What did the Romans think about all this? Hopkins and Beard are eager to tackle this question directly, positing that the Romans were not as blind to the ethical concerns about gladiatorial combat as is commonly believed. They cite a law passed in the principate of Marcus Aurelius that abolished the tax on the sale of gladiators and stated that the treasury “should not be stained with the splashing of human blood,” and that it was morally reprehensible to acquire money from what was “forbidden by all laws of gods and humans” (120). Here, in 177 CE, and in the principate of an emperor who, in his Meditations, claimed to have found gladiatorial shows “boring,” the Romans were deeply critical of the cruelty associated with the most famous spectacle in the arena.
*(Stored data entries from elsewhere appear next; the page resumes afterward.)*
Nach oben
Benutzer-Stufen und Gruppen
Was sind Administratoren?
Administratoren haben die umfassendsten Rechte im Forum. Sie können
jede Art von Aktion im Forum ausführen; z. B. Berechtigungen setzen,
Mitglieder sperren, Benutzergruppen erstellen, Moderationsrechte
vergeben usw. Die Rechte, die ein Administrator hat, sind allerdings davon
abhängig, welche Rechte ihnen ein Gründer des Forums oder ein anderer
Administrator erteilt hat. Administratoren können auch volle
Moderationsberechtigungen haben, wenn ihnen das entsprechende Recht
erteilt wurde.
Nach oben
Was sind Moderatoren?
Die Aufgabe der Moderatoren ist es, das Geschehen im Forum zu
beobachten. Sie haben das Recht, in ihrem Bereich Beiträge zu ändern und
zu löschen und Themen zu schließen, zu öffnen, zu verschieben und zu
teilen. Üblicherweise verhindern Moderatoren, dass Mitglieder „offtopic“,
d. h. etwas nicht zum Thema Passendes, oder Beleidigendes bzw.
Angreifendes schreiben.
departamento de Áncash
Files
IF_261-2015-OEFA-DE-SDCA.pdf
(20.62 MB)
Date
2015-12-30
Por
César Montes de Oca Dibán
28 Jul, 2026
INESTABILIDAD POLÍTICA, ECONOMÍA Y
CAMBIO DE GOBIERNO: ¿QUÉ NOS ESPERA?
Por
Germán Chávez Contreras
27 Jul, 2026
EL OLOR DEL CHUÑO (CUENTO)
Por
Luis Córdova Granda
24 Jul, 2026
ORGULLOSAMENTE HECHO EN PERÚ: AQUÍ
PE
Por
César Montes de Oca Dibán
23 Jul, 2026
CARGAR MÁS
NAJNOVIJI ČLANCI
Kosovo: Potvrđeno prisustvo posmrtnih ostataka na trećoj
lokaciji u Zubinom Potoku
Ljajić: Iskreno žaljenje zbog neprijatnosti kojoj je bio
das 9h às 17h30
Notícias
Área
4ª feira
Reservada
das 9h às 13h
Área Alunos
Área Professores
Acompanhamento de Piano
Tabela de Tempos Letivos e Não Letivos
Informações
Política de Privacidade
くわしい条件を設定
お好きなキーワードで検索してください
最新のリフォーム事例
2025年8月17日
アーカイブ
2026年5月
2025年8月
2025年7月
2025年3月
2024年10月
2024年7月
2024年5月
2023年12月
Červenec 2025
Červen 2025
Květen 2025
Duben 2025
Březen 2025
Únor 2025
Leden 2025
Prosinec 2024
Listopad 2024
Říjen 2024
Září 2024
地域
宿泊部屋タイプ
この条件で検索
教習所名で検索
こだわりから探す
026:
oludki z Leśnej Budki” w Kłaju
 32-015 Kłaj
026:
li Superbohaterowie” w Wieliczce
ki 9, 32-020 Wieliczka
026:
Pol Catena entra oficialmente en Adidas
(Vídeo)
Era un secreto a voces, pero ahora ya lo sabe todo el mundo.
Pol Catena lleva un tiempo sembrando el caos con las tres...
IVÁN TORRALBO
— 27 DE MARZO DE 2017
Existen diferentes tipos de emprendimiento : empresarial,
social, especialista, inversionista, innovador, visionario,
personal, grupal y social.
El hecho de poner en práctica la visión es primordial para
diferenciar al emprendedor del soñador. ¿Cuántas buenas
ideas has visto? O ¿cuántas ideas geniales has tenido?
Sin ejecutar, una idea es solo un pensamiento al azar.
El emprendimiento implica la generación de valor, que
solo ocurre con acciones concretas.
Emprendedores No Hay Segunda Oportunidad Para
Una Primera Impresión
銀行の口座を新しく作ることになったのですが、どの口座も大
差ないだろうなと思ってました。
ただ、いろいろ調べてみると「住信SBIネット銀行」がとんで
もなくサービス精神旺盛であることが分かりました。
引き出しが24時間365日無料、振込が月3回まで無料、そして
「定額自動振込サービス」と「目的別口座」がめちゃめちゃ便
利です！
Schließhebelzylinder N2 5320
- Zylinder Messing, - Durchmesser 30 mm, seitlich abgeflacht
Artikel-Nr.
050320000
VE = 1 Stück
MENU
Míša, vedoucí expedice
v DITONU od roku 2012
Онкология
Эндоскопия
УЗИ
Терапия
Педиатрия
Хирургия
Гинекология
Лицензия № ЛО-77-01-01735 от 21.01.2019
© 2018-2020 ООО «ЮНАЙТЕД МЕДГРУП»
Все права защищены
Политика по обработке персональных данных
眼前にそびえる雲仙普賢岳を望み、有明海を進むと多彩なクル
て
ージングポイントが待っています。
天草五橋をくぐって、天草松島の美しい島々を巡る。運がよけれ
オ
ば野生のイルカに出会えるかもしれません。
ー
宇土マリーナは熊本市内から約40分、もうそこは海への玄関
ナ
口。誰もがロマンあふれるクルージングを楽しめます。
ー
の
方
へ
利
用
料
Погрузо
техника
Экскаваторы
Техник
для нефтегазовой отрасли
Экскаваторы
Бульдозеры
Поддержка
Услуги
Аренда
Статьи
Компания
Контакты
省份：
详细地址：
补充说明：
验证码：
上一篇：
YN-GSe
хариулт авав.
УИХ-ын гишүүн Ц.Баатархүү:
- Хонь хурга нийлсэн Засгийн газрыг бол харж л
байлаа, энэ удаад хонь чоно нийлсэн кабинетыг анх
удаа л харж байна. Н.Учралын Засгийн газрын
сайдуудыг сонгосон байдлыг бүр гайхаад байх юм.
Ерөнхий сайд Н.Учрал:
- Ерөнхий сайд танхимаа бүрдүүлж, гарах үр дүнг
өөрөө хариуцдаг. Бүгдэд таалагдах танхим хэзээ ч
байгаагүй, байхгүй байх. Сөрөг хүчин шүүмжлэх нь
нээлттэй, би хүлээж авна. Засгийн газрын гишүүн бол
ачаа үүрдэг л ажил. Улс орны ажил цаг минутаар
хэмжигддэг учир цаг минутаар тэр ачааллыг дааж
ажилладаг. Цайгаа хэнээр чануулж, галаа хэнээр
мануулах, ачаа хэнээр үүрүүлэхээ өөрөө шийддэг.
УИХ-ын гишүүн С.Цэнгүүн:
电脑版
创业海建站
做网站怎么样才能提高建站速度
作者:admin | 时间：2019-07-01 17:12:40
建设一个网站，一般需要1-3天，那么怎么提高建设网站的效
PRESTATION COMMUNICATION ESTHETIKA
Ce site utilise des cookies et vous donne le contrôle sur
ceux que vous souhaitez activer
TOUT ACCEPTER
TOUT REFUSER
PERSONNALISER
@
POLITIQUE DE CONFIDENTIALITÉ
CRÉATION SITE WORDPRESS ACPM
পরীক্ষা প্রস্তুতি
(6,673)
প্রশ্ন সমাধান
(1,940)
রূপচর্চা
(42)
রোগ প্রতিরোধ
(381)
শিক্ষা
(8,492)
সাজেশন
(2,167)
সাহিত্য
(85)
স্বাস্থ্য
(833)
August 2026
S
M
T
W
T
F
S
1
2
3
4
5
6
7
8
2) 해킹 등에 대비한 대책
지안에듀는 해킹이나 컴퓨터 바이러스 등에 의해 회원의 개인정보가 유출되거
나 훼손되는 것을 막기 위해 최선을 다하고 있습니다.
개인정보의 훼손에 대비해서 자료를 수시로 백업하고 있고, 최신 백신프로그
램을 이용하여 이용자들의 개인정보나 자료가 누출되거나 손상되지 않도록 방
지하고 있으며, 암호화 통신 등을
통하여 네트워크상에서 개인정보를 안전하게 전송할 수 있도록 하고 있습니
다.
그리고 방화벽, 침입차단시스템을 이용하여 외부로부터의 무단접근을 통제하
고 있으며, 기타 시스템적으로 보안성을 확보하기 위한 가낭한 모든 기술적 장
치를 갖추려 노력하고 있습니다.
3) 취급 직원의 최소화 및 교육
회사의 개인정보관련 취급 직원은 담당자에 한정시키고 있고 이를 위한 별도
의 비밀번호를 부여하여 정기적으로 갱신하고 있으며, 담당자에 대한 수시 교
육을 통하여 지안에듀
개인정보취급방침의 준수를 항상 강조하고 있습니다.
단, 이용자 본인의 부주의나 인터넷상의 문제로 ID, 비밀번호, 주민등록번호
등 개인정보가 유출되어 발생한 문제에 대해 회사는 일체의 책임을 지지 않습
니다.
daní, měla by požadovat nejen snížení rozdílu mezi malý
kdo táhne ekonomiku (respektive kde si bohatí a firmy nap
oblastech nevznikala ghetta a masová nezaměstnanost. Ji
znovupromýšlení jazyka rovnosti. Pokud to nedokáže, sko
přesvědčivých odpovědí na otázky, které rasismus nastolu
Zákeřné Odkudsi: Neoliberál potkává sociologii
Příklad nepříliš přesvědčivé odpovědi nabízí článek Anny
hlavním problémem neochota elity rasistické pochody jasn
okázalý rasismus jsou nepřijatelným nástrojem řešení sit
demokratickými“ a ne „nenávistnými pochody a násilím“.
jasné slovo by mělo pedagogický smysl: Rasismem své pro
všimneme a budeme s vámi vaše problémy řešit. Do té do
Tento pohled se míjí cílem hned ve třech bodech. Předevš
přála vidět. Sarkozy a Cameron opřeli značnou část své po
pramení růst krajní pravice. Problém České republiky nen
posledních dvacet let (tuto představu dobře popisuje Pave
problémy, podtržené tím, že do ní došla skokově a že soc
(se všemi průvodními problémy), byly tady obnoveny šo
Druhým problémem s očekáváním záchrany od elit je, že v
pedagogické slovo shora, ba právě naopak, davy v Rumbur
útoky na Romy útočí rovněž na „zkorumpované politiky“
While ethical opposition to blood sports was not as pervasive in the Roman world as it is in our own, the law nevertheless points to the fact that at least a sizable portion of the population apart from the Christians abhorred gladiatorial violence. What can we make of this? Hopkins and Beard reach a sensible conclusion: while the ethical boundaries of the Romans “were drawn in very different places from our own . . . that does not mean that they had no ethical boundaries, or ethical doubts, at all” (121).
The Colosseum is, in the end, one of the most enjoyable non-specialist books written on the ancient world. Those who have read Keith Hopkins or Mary Beard’s work before will not be surprised to find their prose here delightfully easy to read and understand. I highly recommend The Colosseum to those hoping to visit the amphitheater in the future and to all students of ancient history looking for a break from dreary academic writing. While The Colosseum is primarily aimed at the general reader, astute classicists will nevertheless find much to think about and digest from the conclusions drawn by Hopkins and Beard. It will not disappoint.